La lecture du parc complète l'analyse : environ 56 logements occupés par leur propriétaire, 286 diagnostics publiés pour 1 000 résidences principales, un bassin de travaux structuré autour de CC de la Haute Somme (Combles - Péronne - Roisel). Ce volume ne préjuge d'aucune éligibilité individuelle : il indique seulement où se concentrent, à Lesbœufs, les situations où le scénario décrit sur cette page a le plus de chances d'être pertinent.
Sur le volet ressources : pour « Ma Prime Logement Décent bailleur à Lesbœufs », un ménage très modeste mobilise jusqu'à 32 000 €, un ménage modeste 24 000 €, un ménage intermédiaire 18 000 € et un ménage aux revenus supérieurs 4 000 € sur l'assiette de 40 000 € HT. À deux classes gagnées, l'assiette redescend à 30 000 € HT et les montants suivent dans la même proportion.
Pourquoi la même solution ne se classe pas au même rang partout : à Lesbœufs relève de la zone H1a, dont la base conventionnelle atteint 250 kWh/m²/an. Le temps de retour de la remise à niveau d'un logement mis en location s'en trouve mécaniquement raccourci par rapport aux zones plus douces.
Le palier de classes se calcule avant de signer : à Lesbœufs, l'assiette double presque entre le scénario à deux classes (30 000 € HT) et celui à trois (40 000 € HT). Sur un poste de 1 072 000 € comme le logement loué, cet écart justifie souvent d'ajouter un lot plutôt que de s'arrêter au minimum.

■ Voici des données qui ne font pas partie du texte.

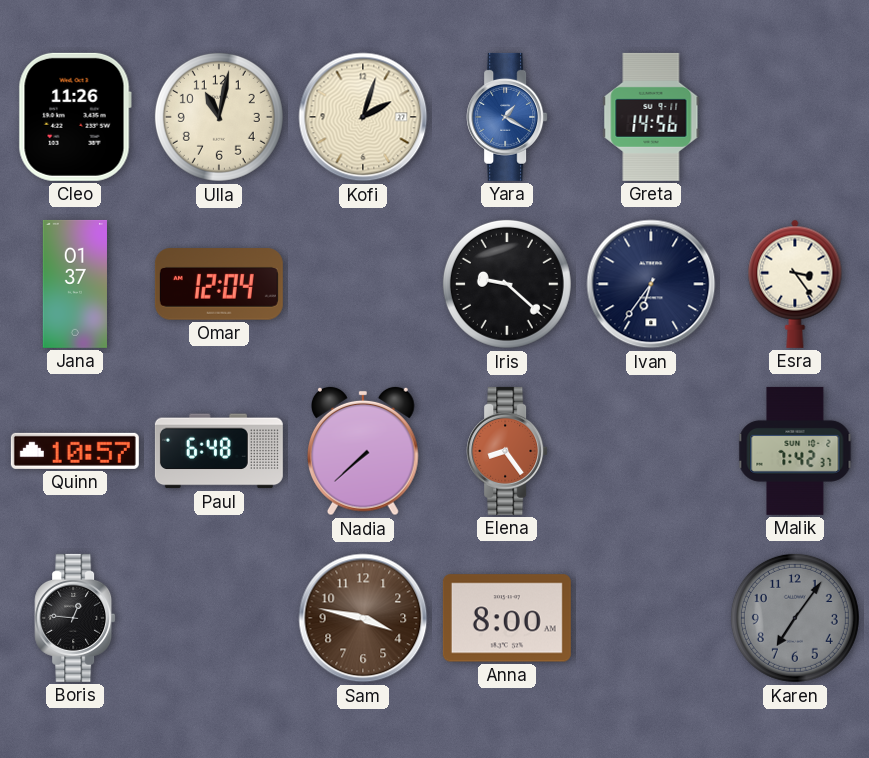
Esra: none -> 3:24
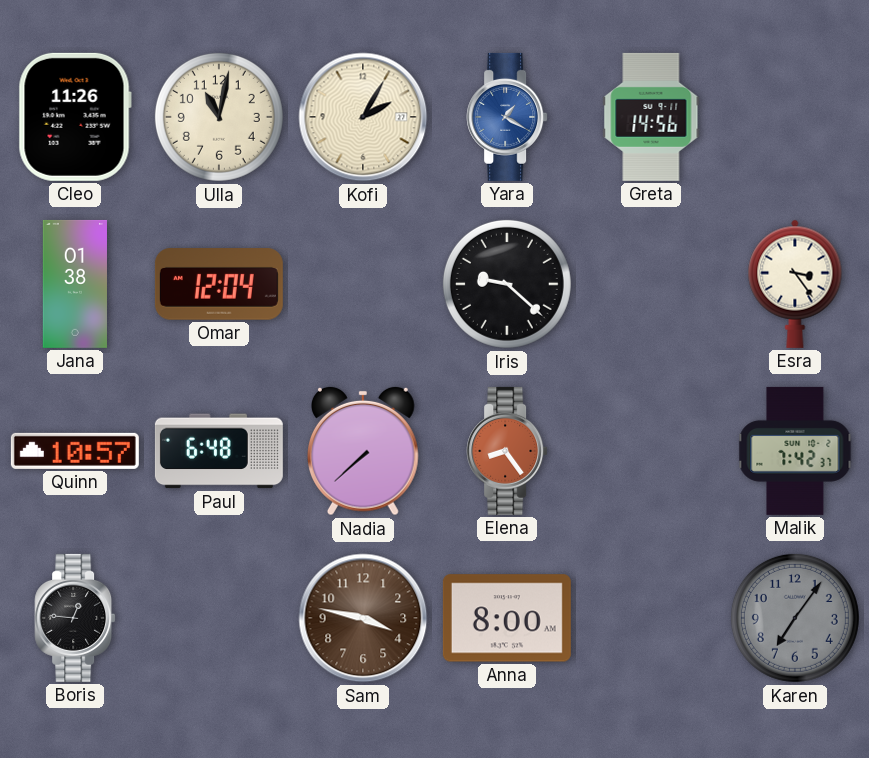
Kofi: 2:03 -> 2:05
Jana: 01:37 -> 01:38
Ivan: 6:36 -> none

Base ADEME : 20 diagnostics enregistrés à Lesbœufs, soit un taux de 286 pour 1 000 logements. Plus ce taux est élevé, plus la demande adressée à un opérateur agréé par l'Anah est soutenue — et plus il faut anticiper la réservation d'un créneau pour la remise à niveau d'un logement mis en location (cinq à neuf mois).
Le taux de TVA n'est pas un détail sur ce type de chantier : à 5,5 %, la remise à niveau d'un logement mis en location facturé 1 072 000 € TTC à Lesbœufs supporte 55 886 € de taxe. Une facturation à 20 % par erreur renchérit le projet de plusieurs milliers d'euros et se rattrape mal après coup.
Le parc local commande la faisabilité : sur 70 résidences principales, on estime 70 maisons individuelles (100 %) à Lesbœufs. La vacance du logement pendant les travaux lourds y devient l'arbitrage dominant, bien avant le choix de matériau, pour la remise à niveau d'un logement mis en location.
L'écueil le plus coûteux reste un engagement de conventionnement signé sans simuler le manque à gagner locatif. Sa reprise après coup coûte couramment 10 à 20 % du poste, soit 107 200 € à 214 400 € sur le chiffrage retenu à Lesbœufs — un montant qui n'est jamais couvert une seconde fois par l'aide, déjà consommée.
Solde du dossier à Lesbœufs : la pièce déterminante est le constat de décence après travaux. Sans elle, aucun versement, alors même que l'aide en jeu atteint 32 000 € au taux le plus favorable sur une assiette de 40 000 € HT.